Is it possible to talk about the virtues of the independent news media when we cannot talk about shrinking spaces? Being a journalist is a choice and not a compulsion. Fired by the spirit of public engagement, people opt to become journalists. People are in the public sphere because of a combination of factors. How do we explain the tragedy where we are forced to defend the rights of two great icons of modern India, Amartya Sen and Naseeruddin Shah, to express legitimate concerns about the country? For at least two generations of Indians, Professor Sen and Mr. Shah have represented the best of Indian democracy: they are fearlessly interrogative, argue, debate, dissent, and speak truth to power.

My own journey from being a science student to a reporter was shaped by Mr. Shah’s art. His brilliant performances in Ketan Mehta’s Bhavni Bhavai (1980), Kundan Shah’s Jaane Bhi Do Yaaro (1983), and Shyam Benegal’s Mandi (1983) sensitised me to the cruel realities of this country. His easy articulation of complex issues, sharp wit, role in theatre, and support for cinema not only enriched the art but brought creative minds across genres together. It is sad that BJP Yuva Morcha members prevented him from inaugurating the Ajmer Literature Festival. What is more worrying is that many who are spewing venom on the actor have no clue about his contributions; they are simply buying into the bigotry on social media and castigating him. It is chilling to read what this Padma Bhushan award winner told this newspaper: “The vicious jingoism masquerading as love for the country has reached truly scary proportions and so has the constant whataboutery in response to almost everything.”
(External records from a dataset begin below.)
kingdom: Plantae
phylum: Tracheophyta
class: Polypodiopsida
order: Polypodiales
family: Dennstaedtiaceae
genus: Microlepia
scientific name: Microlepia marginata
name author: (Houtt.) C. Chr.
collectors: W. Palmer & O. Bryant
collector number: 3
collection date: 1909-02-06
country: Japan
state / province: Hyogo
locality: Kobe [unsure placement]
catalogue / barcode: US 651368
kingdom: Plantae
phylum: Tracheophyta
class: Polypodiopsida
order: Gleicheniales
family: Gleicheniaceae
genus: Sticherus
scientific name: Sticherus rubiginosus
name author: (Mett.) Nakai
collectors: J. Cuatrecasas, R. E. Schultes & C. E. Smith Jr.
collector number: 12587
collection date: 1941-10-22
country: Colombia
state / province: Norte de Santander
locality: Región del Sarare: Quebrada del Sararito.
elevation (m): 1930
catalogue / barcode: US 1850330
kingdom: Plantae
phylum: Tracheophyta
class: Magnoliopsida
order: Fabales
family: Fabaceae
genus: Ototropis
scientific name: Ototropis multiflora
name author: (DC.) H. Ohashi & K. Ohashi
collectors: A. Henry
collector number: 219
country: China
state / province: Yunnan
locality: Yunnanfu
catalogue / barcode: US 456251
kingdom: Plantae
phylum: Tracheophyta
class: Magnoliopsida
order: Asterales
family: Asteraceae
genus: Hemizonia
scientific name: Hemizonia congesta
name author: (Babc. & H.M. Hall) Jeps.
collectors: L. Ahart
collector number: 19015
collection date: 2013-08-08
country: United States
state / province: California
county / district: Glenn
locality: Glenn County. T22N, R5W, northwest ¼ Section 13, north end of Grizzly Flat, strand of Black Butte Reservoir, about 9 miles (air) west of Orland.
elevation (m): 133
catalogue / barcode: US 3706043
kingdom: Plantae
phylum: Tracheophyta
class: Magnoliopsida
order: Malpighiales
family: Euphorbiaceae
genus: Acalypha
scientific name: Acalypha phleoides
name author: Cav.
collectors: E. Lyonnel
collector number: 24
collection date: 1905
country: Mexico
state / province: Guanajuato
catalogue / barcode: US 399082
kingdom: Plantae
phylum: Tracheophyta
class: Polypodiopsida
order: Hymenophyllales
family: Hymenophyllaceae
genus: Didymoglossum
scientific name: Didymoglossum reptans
In the case of Noble Prize-winning economist Amartya Sen, it was another eminent economist, Kaushik Basu, who defended him in a public column against a social media attack. “What has been a shocking experience in the last three or four years is the amount of trolling attacks unleashed on Sen whenever he is cited in popular writings; these come almost entirely from India. The attacks do not have any substance. Clearly, those crafting the attacks, if crafting is the word, do not have the capacity for serious debate. So what they unleash is merely a volley of completely fact-free name calling,” he wrote.

As a journalist, I value what Professor Sen said about the need for an unrestrained and healthy media. He wrote in The Idea of Justice : “The absence of a free media and the suppression of people’s ability to communicate with each other have the effect of directly reducing the quality of human life, even if the authoritarian country that imposes such suppressions happens to be very rich in terms of gross national product.” Professor Sen has argued that the media is important not only for democracy but for the pursuit of justice in general. He said: “‘Discussionless justice’ can be an incarcerating idea.”

Function of a newspaper

The fact that we need to defend the rights of such scholars and artists raises questions about how we are going to do our journalism. The controversy over what Mr. Shah said broke around the same time that the Ministry of Home Affairs issued an order authorising 10 Central agencies to intercept, monitor, and decrypt “any information generated, transmitted, received or stored in any computer.” Yet another round of whataboutery has started filling cyberspace, with people saying that such a ruling existed even earlier, so why talk about it now. This suggests that newspapers should stop their critical adversarial function. If newspapers become silent, will they still be called newspapers?